● TEXT EXCERPT:
/---
Splitting a PDF is one of the most common document-handling tasks, and the right approach depends on whether you want one subset of pages, all pages as separate files, or several named groups. This tool implements all three modes (Extract Pages, Split All, Split by Ranges) entirely in the browser using pdf-lib, which means your files never leave your device. The sections below explain when to use each mode, how to handle edge cases like password-protected PDFs, and how the browser-based approach compares to cloud services for privacy-sensitive documents.

Extract Pages vs Split All vs Split by Ranges

The three modes handle different real-world splitting tasks, and choosing the right one makes the workflow faster. Extract Pages is for pulling out a specific subset: you want pages 1-3, 5, and 7-9 from a larger document as a single new PDF. This is the right mode for taking one chapter out of a book, one section out of a report, or a few signature pages out of a contract. The output is a single PDF with the requested pages in their original order. Split All is for breaking every page into its own file: useful when a single scanned PDF actually contains many logically separate documents (say, 25 scanned tax forms that happened to be in one multi-page file). The output is a ZIP with one single-page PDF per source page. Split by Ranges is the middle ground: you want to split into named groups, where each group may contain several pages. A typical use case is a 200-page report that needs to be delivered as 8 chapter PDFs — you define ranges like "Chapter 1: 1-24, Chapter 2: 25-48, ..." and get 8 named PDFs in a ZIP. Most tools only implement the first two modes, but Split by Ranges is the most practical for document-organization workflows where the source file has natural logical groupings.
\---
● DATA EXTRACT:
/---
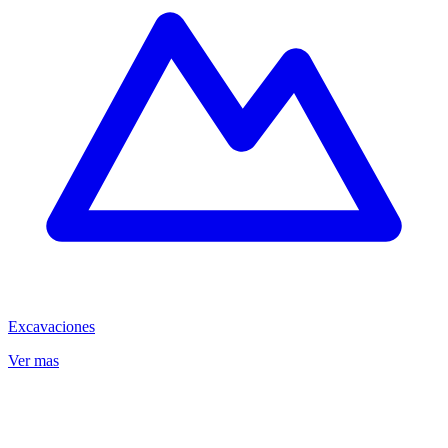
Excavaciones
Ver mas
\---
● QUESTIONS ON THE MATERIAL:
a. Answer the following from the text on splitting PDFs:
(i) Which library does the tool use to split files in the browser?
(ii) What output does the Split All mode produce?
(iii) In the example of a 200-page report, how many chapter PDFs are to be delivered?
b. Transcribe everything in the text on splitting PDFs from "Splitting a PDF" down to "for privacy-sensitive documents.".

● ANSWERS TO THIS EXERCISE:
a.
(i) pdf-lib
(ii) A ZIP with one single-page PDF per source page
(iii) 8

b.
Splitting a PDF is one of the most common document-handling tasks, and the right approach depends on whether you want one subset of pages, all pages as separate files, or several named groups. This tool implements all three modes (Extract Pages, Split All, Split by Ranges) entirely in the browser using pdf-lib, which means your files never leave your device. The sections below explain when to use each mode, how to handle edge cases like password-protected PDFs, and how the browser-based approach compares to cloud services for privacy-sensitive documents.